- [Records excerpted from a collection]
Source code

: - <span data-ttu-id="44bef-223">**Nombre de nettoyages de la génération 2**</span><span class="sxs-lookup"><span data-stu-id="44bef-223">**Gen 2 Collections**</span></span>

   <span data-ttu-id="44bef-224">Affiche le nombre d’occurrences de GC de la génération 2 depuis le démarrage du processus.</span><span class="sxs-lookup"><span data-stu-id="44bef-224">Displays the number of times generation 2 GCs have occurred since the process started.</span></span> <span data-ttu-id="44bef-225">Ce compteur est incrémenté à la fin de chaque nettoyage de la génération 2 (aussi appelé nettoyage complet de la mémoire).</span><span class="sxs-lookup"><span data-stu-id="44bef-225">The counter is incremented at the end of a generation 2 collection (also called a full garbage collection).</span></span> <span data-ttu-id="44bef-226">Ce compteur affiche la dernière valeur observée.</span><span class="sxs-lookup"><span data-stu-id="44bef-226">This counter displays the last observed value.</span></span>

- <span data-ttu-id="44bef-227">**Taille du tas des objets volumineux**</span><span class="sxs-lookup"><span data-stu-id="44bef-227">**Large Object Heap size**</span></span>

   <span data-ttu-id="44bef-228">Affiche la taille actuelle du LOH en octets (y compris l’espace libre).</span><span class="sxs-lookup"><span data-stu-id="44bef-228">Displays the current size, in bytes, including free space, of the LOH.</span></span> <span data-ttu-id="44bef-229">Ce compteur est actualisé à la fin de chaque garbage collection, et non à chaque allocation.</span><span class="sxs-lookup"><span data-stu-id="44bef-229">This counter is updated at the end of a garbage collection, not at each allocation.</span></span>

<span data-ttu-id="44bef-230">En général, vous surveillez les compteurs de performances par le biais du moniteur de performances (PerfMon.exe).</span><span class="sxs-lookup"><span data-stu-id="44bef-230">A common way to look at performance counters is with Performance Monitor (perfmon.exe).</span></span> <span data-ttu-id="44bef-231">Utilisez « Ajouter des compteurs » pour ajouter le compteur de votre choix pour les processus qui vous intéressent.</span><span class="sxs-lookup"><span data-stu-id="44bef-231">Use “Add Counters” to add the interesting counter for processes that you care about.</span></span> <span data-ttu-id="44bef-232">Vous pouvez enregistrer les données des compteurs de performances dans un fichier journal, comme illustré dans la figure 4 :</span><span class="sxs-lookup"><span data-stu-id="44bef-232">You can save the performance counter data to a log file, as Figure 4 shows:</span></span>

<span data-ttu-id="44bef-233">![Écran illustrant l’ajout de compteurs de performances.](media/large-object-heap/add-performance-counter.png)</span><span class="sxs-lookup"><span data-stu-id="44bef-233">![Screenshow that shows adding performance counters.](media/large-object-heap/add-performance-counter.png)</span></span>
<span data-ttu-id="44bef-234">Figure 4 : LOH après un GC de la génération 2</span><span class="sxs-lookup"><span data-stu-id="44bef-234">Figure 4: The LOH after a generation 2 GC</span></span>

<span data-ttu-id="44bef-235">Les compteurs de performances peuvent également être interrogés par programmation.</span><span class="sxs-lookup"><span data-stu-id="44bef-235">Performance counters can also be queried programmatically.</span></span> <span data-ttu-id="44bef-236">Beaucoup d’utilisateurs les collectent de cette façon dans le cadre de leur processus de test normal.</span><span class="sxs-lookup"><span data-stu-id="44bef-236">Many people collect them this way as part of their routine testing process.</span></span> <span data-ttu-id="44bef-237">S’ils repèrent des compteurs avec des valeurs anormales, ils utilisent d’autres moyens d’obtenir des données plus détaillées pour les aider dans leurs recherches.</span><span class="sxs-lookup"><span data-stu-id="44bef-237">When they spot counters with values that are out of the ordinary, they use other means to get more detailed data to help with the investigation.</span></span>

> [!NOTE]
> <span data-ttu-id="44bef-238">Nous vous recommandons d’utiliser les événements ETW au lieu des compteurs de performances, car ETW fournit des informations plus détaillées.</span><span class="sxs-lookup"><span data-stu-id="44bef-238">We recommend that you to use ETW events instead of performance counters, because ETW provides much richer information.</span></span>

- [Requirement] The expected answer is a copy of every line in the entries that holds the word "size".

- [Answer below]
- <span data-ttu-id="44bef-227">**Taille du tas des objets volumineux**</span><span class="sxs-lookup"><span data-stu-id="44bef-227">**Large Object Heap size**</span></span>
   <span data-ttu-id="44bef-228">Affiche la taille actuelle du LOH en octets (y compris l’espace libre).</span><span class="sxs-lookup"><span data-stu-id="44bef-228">Displays the current size, in bytes, including free space, of the LOH.</span></span> <span data-ttu-id="44bef-229">Ce compteur est actualisé à la fin de chaque garbage collection, et non à chaque allocation.</span><span class="sxs-lookup"><span data-stu-id="44bef-229">This counter is updated at the end of a garbage collection, not at each allocation.</span></span>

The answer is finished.